Detalles del ejercicio: Prosiga el texto sobre la pobreza en Argentina a continuación de su última oración.

Fragmento seleccionado:
----------

La
alta tasa de pobreza en Argentina es un fenómeno crónico. Su principal causa es
el consenso que ha prevalecido durante décadas sosteniendo políticas públicas
equivocadas. Milei rompió esta inercia con ideas disruptivas. Sin embargo,
necesita desarrollar capacidades técnicas y políticas para instrumentarlas.
Según el INDEC la pobreza en
el 2° semestre del 2023 llegó al 41,7% de la población. Un nivel similar al del
2° semestre del 2020 cuando el confinamiento por la pandemia dejó exhaustos los
presupuestos familiares. La pandemia hizo crecer la pobreza en todos los
países, pero la Argentina muestra la atipicidad de que, superada la
pandemia, mantiene la misma incidencia de la pobreza. Más paradójico aún es
que la tasa de indigencia llegó a 11,9% de la población, superior a la que
había en pandemia que fue de 10,5%.

----------

Datos extraídos:
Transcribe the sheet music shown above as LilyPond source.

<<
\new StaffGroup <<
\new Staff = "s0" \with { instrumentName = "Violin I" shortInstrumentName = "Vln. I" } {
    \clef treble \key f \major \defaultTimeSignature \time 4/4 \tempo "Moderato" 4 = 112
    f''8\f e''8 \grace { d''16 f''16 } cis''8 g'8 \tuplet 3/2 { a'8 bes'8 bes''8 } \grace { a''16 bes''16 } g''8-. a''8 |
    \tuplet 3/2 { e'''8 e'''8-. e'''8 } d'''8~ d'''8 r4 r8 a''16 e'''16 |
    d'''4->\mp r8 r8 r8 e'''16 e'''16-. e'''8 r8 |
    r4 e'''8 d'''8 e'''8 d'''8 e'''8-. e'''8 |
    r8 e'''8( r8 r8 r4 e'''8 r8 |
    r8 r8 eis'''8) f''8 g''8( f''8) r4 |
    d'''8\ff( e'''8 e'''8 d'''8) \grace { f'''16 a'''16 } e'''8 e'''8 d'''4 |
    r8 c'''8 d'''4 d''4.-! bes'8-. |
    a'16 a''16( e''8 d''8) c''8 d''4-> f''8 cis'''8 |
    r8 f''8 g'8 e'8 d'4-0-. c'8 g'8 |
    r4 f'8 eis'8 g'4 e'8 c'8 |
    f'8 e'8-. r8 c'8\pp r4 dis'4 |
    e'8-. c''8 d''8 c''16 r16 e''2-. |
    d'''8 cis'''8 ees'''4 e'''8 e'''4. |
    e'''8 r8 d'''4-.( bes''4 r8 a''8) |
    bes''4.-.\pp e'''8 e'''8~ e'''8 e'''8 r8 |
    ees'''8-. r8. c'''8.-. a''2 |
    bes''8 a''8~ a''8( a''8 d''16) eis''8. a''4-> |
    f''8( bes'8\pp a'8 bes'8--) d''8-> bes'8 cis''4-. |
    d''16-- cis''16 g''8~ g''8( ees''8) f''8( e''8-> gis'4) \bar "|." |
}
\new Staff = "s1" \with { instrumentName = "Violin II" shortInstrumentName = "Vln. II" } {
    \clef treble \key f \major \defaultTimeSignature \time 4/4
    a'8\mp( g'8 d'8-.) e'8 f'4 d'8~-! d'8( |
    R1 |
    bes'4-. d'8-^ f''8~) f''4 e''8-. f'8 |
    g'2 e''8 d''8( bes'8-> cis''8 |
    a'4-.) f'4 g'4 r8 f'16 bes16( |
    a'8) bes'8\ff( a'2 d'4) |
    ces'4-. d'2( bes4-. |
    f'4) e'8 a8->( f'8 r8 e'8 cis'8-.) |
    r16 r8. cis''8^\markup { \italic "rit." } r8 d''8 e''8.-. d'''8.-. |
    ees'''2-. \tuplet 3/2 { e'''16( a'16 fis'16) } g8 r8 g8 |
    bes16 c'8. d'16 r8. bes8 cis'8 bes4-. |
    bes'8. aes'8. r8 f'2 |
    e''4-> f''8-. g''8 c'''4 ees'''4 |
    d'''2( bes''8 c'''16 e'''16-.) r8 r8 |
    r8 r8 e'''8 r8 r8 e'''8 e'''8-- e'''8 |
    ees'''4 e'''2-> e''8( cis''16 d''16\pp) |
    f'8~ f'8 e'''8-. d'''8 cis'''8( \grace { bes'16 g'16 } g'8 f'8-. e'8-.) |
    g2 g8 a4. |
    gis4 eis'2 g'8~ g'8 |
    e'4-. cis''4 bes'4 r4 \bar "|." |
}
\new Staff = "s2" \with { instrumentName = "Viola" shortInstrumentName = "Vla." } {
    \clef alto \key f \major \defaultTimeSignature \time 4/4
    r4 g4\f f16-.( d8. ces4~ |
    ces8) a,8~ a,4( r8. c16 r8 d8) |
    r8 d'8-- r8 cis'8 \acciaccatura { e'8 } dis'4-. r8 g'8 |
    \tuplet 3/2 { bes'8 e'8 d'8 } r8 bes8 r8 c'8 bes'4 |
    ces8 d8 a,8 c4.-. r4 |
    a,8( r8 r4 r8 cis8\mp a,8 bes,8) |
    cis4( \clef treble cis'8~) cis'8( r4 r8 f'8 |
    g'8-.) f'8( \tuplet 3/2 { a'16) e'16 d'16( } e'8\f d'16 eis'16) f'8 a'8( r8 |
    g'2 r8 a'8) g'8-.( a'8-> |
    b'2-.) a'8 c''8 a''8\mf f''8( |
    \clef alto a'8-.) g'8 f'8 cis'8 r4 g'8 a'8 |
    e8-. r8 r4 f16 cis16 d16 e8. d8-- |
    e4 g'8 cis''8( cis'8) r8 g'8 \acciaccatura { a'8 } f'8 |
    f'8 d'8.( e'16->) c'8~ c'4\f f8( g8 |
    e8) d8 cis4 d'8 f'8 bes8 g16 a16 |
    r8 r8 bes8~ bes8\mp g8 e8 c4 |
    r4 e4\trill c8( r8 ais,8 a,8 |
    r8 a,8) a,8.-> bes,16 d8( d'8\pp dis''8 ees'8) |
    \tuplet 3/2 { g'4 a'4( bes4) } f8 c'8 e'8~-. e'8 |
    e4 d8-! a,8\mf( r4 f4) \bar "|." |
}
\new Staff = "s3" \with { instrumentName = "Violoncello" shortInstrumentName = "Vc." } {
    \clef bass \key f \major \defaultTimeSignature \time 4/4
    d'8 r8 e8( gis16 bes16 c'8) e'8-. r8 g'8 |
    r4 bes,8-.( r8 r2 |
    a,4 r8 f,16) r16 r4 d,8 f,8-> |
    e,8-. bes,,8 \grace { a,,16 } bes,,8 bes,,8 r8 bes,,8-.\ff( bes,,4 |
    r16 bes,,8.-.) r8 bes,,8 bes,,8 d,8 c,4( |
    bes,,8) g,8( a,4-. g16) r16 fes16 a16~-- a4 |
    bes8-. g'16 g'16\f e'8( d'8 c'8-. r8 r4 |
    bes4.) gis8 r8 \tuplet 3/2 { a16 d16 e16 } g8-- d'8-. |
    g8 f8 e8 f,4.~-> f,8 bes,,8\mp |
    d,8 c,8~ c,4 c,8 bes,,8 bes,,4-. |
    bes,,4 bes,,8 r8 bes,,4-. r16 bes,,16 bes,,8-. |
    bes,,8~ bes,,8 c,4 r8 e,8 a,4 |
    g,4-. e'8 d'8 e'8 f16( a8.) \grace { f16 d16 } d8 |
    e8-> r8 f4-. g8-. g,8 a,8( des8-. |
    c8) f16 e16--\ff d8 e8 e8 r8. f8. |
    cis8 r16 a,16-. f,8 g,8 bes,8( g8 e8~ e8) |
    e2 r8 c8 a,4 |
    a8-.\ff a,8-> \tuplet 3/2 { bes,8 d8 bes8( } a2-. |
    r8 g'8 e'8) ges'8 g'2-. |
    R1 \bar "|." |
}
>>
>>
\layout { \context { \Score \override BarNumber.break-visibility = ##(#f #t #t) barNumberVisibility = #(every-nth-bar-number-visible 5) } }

----------

Respuesta al ejercicio:
Esta degradación social se dio
en el marco de una creciente intervención del Estado. Por
ejemplo, las transferencias monetarias asistenciales del Estado nacional se
multiplicaron por 4 en términos reales entre el 2019 y el 2023. Según el
Ministerio de Economía, en el 2019 las transferencias asistenciales
representaban 0,7% del PBI, mientras que en el 2023 ascendieron a 3% del PBI.
Esto demuestra el rotundo fracaso de la política asistencial basada en
transferencias monetarias con la intermediación de las agrupaciones
piqueteras.
De todas formas, la
involución social es de larga data. Una forma de ilustrar este fenómeno es
comparando la incidencia de la pobreza de la Argentina con la de países
vecinos. Según información publicada por los institutos oficiales de
estadística de cada país se observa que:
- En Argentina en el 2006
la pobreza afectaba al 27% de la población mientras que
en el 2023 afecta al 42%.
- En Uruguay la pobreza en
el 2006 afectaba al 25% de la población mientras que en
el 2023 afecta sólo al 10%.
- En Chile la pobreza en el
2006 era del 29% de la población mientras que en el 2023
afecta sólo al 7%.
Esto avala la tesis de
que la alta y crónica tasa de pobreza en la Argentina es un derivado de
malas políticas públicas apoyadas por amplios sectores de la sociedad.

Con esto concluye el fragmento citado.